3. Systematically test your plan. Running Lean promotes the importance of interviews with your target market to answer some key questions:
- Problem – can you validate that there is a problem/need that people will pay for a solution to? By the way, many business owners assume that because they’re selling a commodity item, such as food, then the idea of a solving a ‘problem’ or ‘need’ doesn’t apply to them. If you’re in this camp, I recommend watching the Job of a Milkshake talk by Clayton Christensen.
- Solution – what does your target market think about the solution that you’re proposing? Does it actually meet their need?
- Validate qualitatively with a Minimum Viable Product solution – how can you demonstrate a solution to your target market that meets their need and involves the least possible resources (time and money) from you?
- Validate quantitatively – what people say and what they do are often very different. What does the data actually tell you about whether your idea is a sound one?
A key insight here is that your idea is most quickly validated with your ‘early adopters’. These are the subset of people in your target market you are most in need of a solution and prepared to tolerate your solution while you iron out the issues.
Case Study
Pivoting a gym to online.
Let’s take the example of how to pivot a gym online. COVID-19 restrictions may mean that can’t deliver in-person classes, so you consider trying to deliver group training over Zoom. You document your Plan A and realise that your biggest assumption is that people will happily continue to pay for a membership to undertake classes at home. This would be considered Product risk. You start the process to test your idea, using the process to explore Product risk:
- Problem – your interviews with existing customers validate that people still want to keep fit and healthy. And this is even more of a challenge during extended stays at home during lockdown or working from home for extended periods.
- Solution – the market invalidates your hypothesis about simply transitioning to Zoom for online group classes. Your customers say they’re fatigued from screens, and although they want to stay healthy, they don’t want to do that in front of a screen. Your interviews identify that customers want the freedom to switch things up as they like, but help to stay accountable for keeping active.
- Minimum Viable Product – with a handful of your past customers that have ended their membership since restrictions began, you test a ‘trainer in a box’ membership. This membership model provides some basic equipment, a printed training guide, links to training videos demonstrating technique and also a weekly call with a personal trainer to check in, see how they’re going and overcome obstacles to training.

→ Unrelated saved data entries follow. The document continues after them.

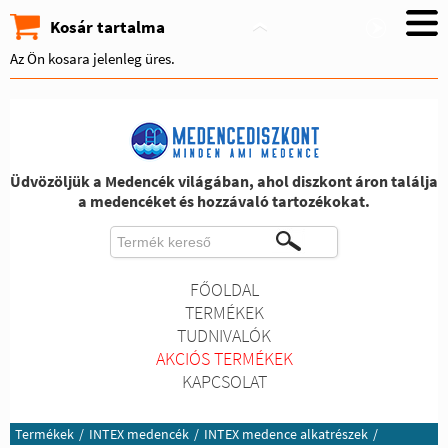
Kosár tartalma
Az Ön kosara jelenleg üres.
Üdvözöljük a Medencék világában, ahol diszkont áron találja
a medencéket és hozzávaló tartozékokat.
FŐOLDAL
TERMÉKEK
TUDNIVALÓK
AKCIÓS TERMÉKEK
KAPCSOLAT
Termékek
/
INTEX medencék
/
INTEX medence alkatrészek
/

You keep things really simple to start with – one program, just the required equipment and a 15-min weekly call. The feedback is great and you proceed to market the membership option to a wider group… The early adopter concept is so vital to consider here. You need to be pitching the right solution to the right problem to the right customer. In the above example, your new membership option is probably not a good fit for your most committed members who have the self-discipline and experience to adapt their training regime during lockdown. But it might be a much better fit for the semi-committed member who has just had a health scare and whose motivation for a solution is high. Don’t pitch the right solution to the wrong customer – or vice versa.
…
Ideas are a dime a dozen. The challenge is typically how to execute effectively on the best idea and do so with enough rapid learning and momentum that you can sow the seeds of success. The Lean Canvas, in conjunction with a systematic process to validate the risks in your idea, is a fantastic way to keep you focused and save a lot of time and effort finding out what works. The quicker you can validate your ideas and learn what works, the faster you’ll be able to build new revenue streams.